Now, I don't need all those clocks, and I don't need to read down to
the second on all of them. Yet the mere fact that they can't easily be
set to read noon on all of them at the same time helps to create an illusion
that they all keep different times.

So now we have cheap "atomic clocks" controlled by some standard time station
(which one depending on where in the world you are). Virtually nobody needs
that sort of accuracy, yet they are now cheap, I bought one for twenty dollars
last week, so people must be buying them. But they aren't bought for
the accuracy, they are bought because they are self-setting. One doesn't
have to fiddle with them, and one can assume they are at least an exact
time. They are a workaround for the lack of adjustment put into the
average clock.

Michael
 
M

Michael Black

John G" ([email protected]) said:
What a load of rubbish!

PC clocks run by themselves in a dedicated battery circuit
that is used to reset the Software clock at each boot up.
If your theory was true my PC would lose about 8 hours a day
because it is turned offf for that time and no amount of
interutps or wait states happen then.

And PCs have had a built in battery clock since the PC AT in
about 19Eighty3 .

But his point is valid.

The "PC" only reads the hardware clock upon booting up, or
if one runs a program to specifically do so. The rest of the time,
it's a real time clock, counting ticks on an interrupt. And as
mentioned, there are times when one cannot count ticks, because
that interrupt has to be turned off.

Leave the computer on long enough, and accumulated error can add up.
Again, this is a matter of how accurately the clock doing the
interrupts is set, how many ticks get missed, and how long the
computer is run before the hardware clock is read again.

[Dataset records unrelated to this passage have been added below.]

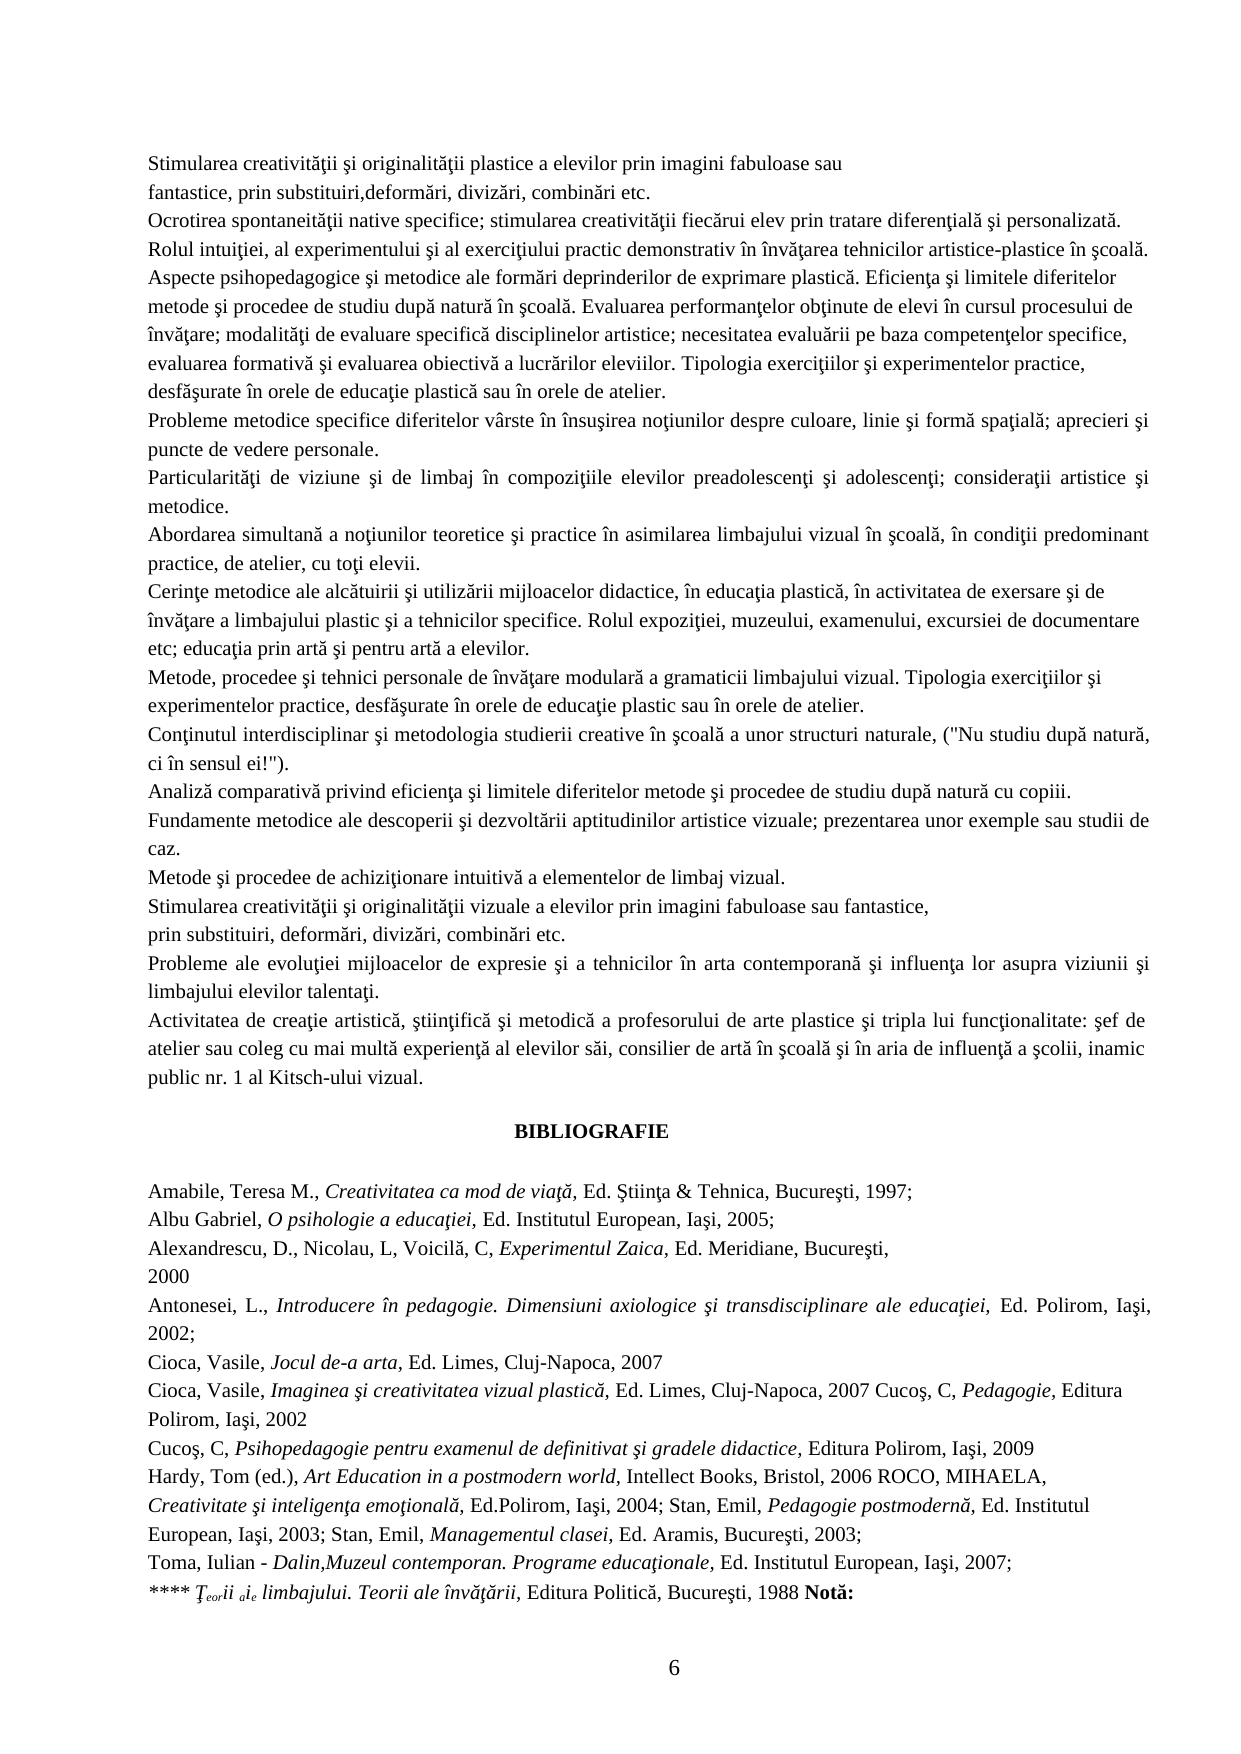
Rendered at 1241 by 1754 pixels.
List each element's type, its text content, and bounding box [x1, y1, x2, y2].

text Probleme ale evoluţiei mijloacelor de expresie şi a tehnicilor în arta contemporană şi influenţa lor asupra viziunii şi limbajului elevilor talentaţi. [148, 947, 1152, 1004]
text Probleme metodice specifice diferitelor vârste în însuşirea noţiunilor despre culoare, linie şi formă spaţială; aprecieri şi puncte de vedere personale. [148, 404, 1152, 462]
text prin substituiri, deformări, divizări, combinări etc. [148, 919, 1152, 947]
text Metode, procedee şi tehnici personale de învăţare modulară a gramaticii limbajului vizual. Tipologia exerciţiilor şi experimentelor practice, desfăşurate în orele de educaţie plastic sau în orele de atelier. [148, 661, 1152, 718]
text Analiză comparativă privind eficienţa şi limitele diferitelor metode şi procedee de studiu după natură cu copiii. [148, 776, 1152, 804]
text Particularităţi de viziune şi de limbaj în compoziţiile elevilor preadolescenţi şi adolescenţi; consideraţii artistice şi metodice. [148, 462, 1152, 519]
text Ocrotirea spontaneităţii native specifice; stimularea creativităţii fiecărui elev prin tratare diferenţială şi personalizată. [148, 205, 1152, 233]
text Hardy, Tom (ed.), Art Education in a postmodern world, Intellect Books, Bristol, 2006 ROCO, MIHAELA, Creativitate şi inteligenţa emoţională, Ed.Polirom, Iaşi, 2004; Stan, Emil, Pedagogie postmodernă, Ed. Institutul European, Iaşi, 2003; Stan, Emil, Managementul clasei, Ed. Aramis, Bucureşti, 2003; [148, 1461, 1152, 1547]
text Aspecte psihopedagogice şi metodice ale formări deprinderilor de exprimare plastică. Eficienţa şi limitele diferitelor metode şi procedee de studiu după natură în şcoală. Evaluarea performanţelor obţinute de elevi în cursul procesului de învăţare; modalităţi de evaluare specifică disciplinelor artistice; necesitatea evaluării pe baza competenţelor specifice, evaluarea formativă şi evaluarea obiectivă a lucrărilor eleviilor. Tipologia exerciţiilor şi experimentelor practice, desfăşurate în orele de educaţie plastică sau în orele de atelier. [148, 262, 1152, 404]
text Metode şi procedee de achiziţionare intuitivă a elementelor de limbaj vizual. [148, 861, 1152, 890]
text Stimularea creativităţii şi originalităţii plastice a elevilor prin imagini fabuloase sau [148, 148, 1152, 176]
text Antonesei, L., Introducere în pedagogie. Dimensiuni axiologice şi transdisciplinare ale educaţiei, Ed. Polirom, Iaşi, 2002; [148, 1289, 1152, 1346]
text Cucoş, C, Psihopedagogie pentru examenul de definitivat şi gradele didactice, Editura Polirom, Iaşi, 2009 [148, 1432, 1152, 1461]
text Cerinţe metodice ale alcătuirii şi utilizării mijloacelor didactice, în educaţia plastică, în activitatea de exersare şi de învăţare a limbajului plastic şi a tehnicilor specifice. Rolul expoziţiei, muzeului, examenului, excursiei de documentare etc; educaţia prin artă şi pentru artă a elevilor. [148, 576, 1152, 661]
text Rolul intuiţiei, al experimentului şi al exerciţiului practic demonstrativ în învăţarea tehnicilor artistice-plastice în şcoală. [148, 233, 1152, 262]
text Abordarea simultană a noţiunilor teoretice şi practice în asimilarea limbajului vizual în şcoală, în condiţii predominant practice, de atelier, cu toţi elevii. [148, 519, 1152, 576]
text Activitatea de creaţie artistică, ştiinţifică şi metodică a profesorului de arte plastice şi tripla lui funcţionalitate: şef de atelier sau coleg cu mai multă experienţă al elevilor săi, consilier de artă în şcoală şi în aria de influenţă a şcolii, inamic public nr. 1 al Kitsch-ului vizual. [148, 1004, 1148, 1090]
text Cioca, Vasile, Jocul de-a arta, Ed. Limes, Cluj-Napoca, 2007 [148, 1346, 1152, 1375]
text Amabile, Teresa M., Creativitatea ca mod de viaţă, Ed. Ştiinţa & Tehnica, Bucureşti, 1997; [148, 1175, 1152, 1204]
text Conţinutul interdisciplinar şi metodologia studierii creative în şcoală a unor structuri naturale, ("Nu studiu după natură, ci în sensul ei!"). [148, 718, 1152, 776]
text Alexandrescu, D., Nicolau, L, Voicilă, C, Experimentul Zaica, Ed. Meridiane, Bucureşti, [148, 1232, 1152, 1261]
text Toma, Iulian - Dalin,Muzeul contemporan. Programe educaţionale, Ed. Institutul European, Iaşi, 2007; [148, 1547, 1152, 1575]
text Cioca, Vasile, Imaginea şi creativitatea vizual plastică, Ed. Limes, Cluj-Napoca, 2007 Cucoş, C, Pedagogie, Editura Polirom, Iaşi, 2002 [148, 1375, 1152, 1432]
text Stimularea creativităţii şi originalităţii vizuale a elevilor prin imagini fabuloase sau fantastice, [148, 890, 1152, 919]
text Fundamente metodice ale descoperii şi dezvoltării aptitudinilor artistice vizuale; prezentarea unor exemple sau studii de caz. [148, 804, 1152, 861]
text BIBLIOGRAFIE [514, 1119, 1152, 1143]
text Albu Gabriel, O psihologie a educaţiei, Ed. Institutul European, Iaşi, 2005; [148, 1204, 1152, 1232]
text fantastice, prin substituiri,deformări, divizări, combinări etc. [148, 176, 1152, 205]
text **** Ţeorii aie limbajului. Teorii ale învăţării, Editura Politică, Bucureşti, 1988 Notă: [148, 1575, 1152, 1606]
text 2000 [148, 1261, 1152, 1289]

The point is that if someone is not familiar with this scheme,
they will note that there is a hardware clock in the computer and
then wonder why the time is wrong.

Michael
 
D

Don Bruder

What a load of rubbish!

PC clocks run by themselves in a dedicated battery circuit
that is used to reset the Software clock at each boot up.
If your theory was true my PC would lose about 8 hours a day
because it is turned offf for that time and no amount of
interutps or wait states happen then.

And PCs have had a built in battery clock since the PC AT in
about 19Eighty3 .

Sorry, but you are wrong. Yes, the real-time-clock (RTC) chip in the
machine is battery backed, and keeps track of things when powered down.
The actual "this is the one the computer reads" clock that drifts is a
"pseudo clock", consisting almost exclusively of software. Once the
machine has booted up and taken the initial setting for the
"pseudo-clock" (really just a "seconds elapsed since boot" counter) from
the RTC chip, the RTC is (barring use of a program designed to go
directly to the RTC for the time, instead of computing what time it's
supposed to be from the seconds-since-startup counterk) ignored until
the next bootup.
 
J

John G

Don Bruder said:
Sorry, but you are wrong. Yes, the real-time-clock (RTC) chip in the
machine is battery backed, and keeps track of things when powered down.
The actual "this is the one the computer reads" clock that drifts is a
"pseudo clock", consisting almost exclusively of software. Once the
machine has booted up and taken the initial setting for the
"pseudo-clock" (really just a "seconds elapsed since boot" counter) from
the RTC chip, the RTC is (barring use of a program designed to go
directly to the RTC for the time, instead of computing what time it's
supposed to be from the seconds-since-startup counterk) ignored until
the next bootup.
form: I'm trashing EVERYTHING that doesn't contain a specific, rotating phrase
in the subject line. Sorry, but spammers have forced me to
take this action.

Yes I will agree with that.
If you had mentioned the battery clock first up I do not
suppose I would have written anyting.